Friday, April 17, 2015

At the Movies: "Kumiko, the Treasure Hunter"

At the Movies with Michael5000

Kumiko, the Treasure Hunter
David Zellner, 2014.

imbd score: 7.2
Ebert: Never got to see it.
Rotten Tomatoes: 88% Fresh
Provenance: Watched at the fabulous Hollywood Theater with Mrs.5000, but not Patrick.

We have been told stories about quests all our lives, so we know what kinds of behaviors and virtues will be rewarded if someone is just heroic enough to persevere in following a dream. We know that they will find a few steadfast allies, but that there will be villains to be defeated. We know that when society laughs at someone on a quest, it is society that is wrong. We know that it is the boring people who stay at home and never go out seeking their destiny who live small, pitiable lives.

We know all this about quests, but for some reason we don't actually spend much time questing.

Kumiko, the Treasure Hunter is the story of a heroic quest as it would play out in the real world. It is unsatisfying, and unsettling, because it has an odd, quixotic realism that undercuts all of your assumptions about what is supposed to happen in a story. Fortunately, there's a happy ending. Or is there?

Plot: A woman discovers a carefully wrapped VHS casette of the movie Fargo under a rock in a sea cave. Now, that's pretty weird already, and it's only the opening scene. When she watches it, the obvious question strikes her -- how can she get her hands on the ransom money that the Steve Buscemi character hides in the snow? To start with, she'll need to find a map of Minnesota.

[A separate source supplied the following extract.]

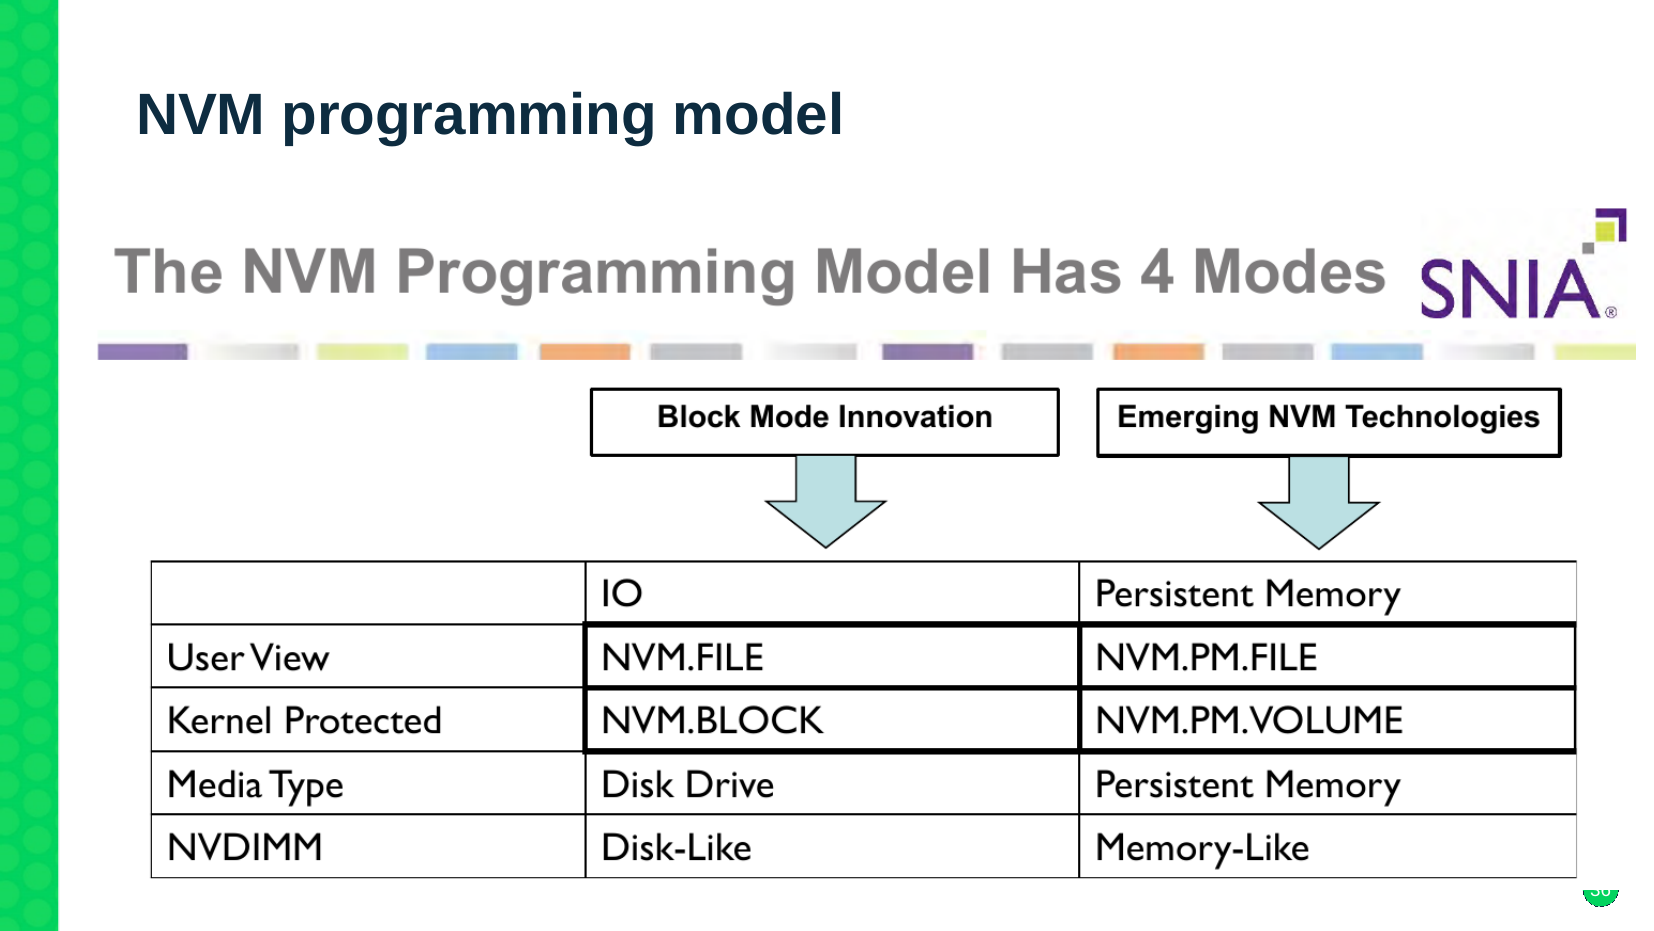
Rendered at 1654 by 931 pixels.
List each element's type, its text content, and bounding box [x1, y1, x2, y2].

Visuals: Very lovely. Kumiko's red hoody blazes against muted cityscapes and snowscapes. Later, the geometries and riotous colors of an old motel comforter will play against organic shapes of bare tree limbs and ice. There are lots of pretty things to look at.

Dialogue: Spare, roughly half in Japanese and half in English. Often, the awkward words of someone completely failing to make any kind of human connection.

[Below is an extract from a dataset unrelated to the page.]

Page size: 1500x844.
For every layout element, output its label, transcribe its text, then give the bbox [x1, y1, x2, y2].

Prognosis: More of an artwork to be appreciated than an entertainment to be enjoyed. That sounds damning, but it's not.  It's actually fairly entertaining, but it's a top-notch moving picture.

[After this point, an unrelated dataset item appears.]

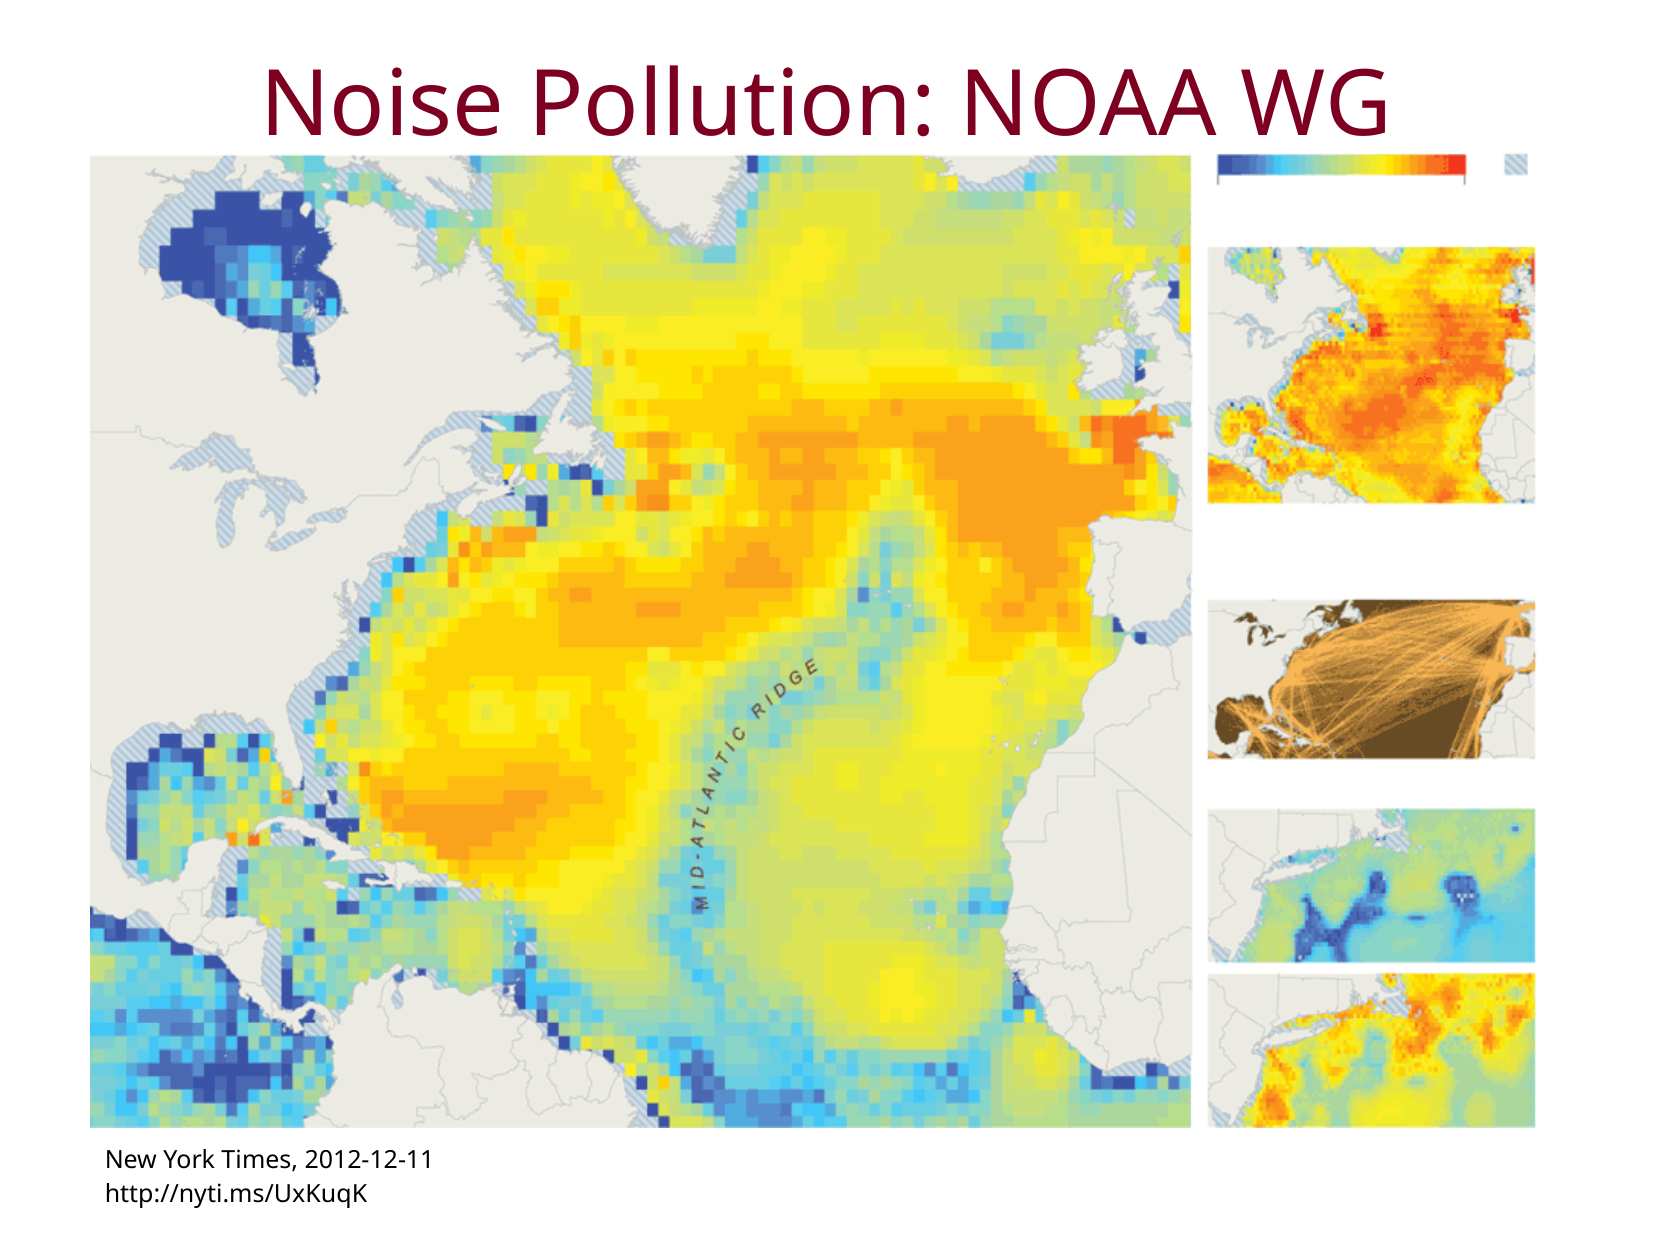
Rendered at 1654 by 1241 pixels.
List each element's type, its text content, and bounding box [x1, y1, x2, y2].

picture [90, 204, 1537, 1128]
text_box New York Times, 2012-12-11 http://nyti.ms/UxKuqK [90, 1134, 1561, 1241]
title Noise Pollution: NOAA WG [82, 0, 1571, 204]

Michael 5000's imdb rating: 8.


mrs.5000 said...

Wow, I completely agree with this review, and yet for me it was a beautiful film about social isolation, depression, and mental illness. Throw in themes of cultural displacement, and urban and rural wilderness. And, due to a rather peculiar set of convergences, a "happy" ending that made me cry longer and harder than any movie in my memory. Still playing at the Hollywood Theatre. I recommend it.

Michael5000 said...

I completely agree with that comment.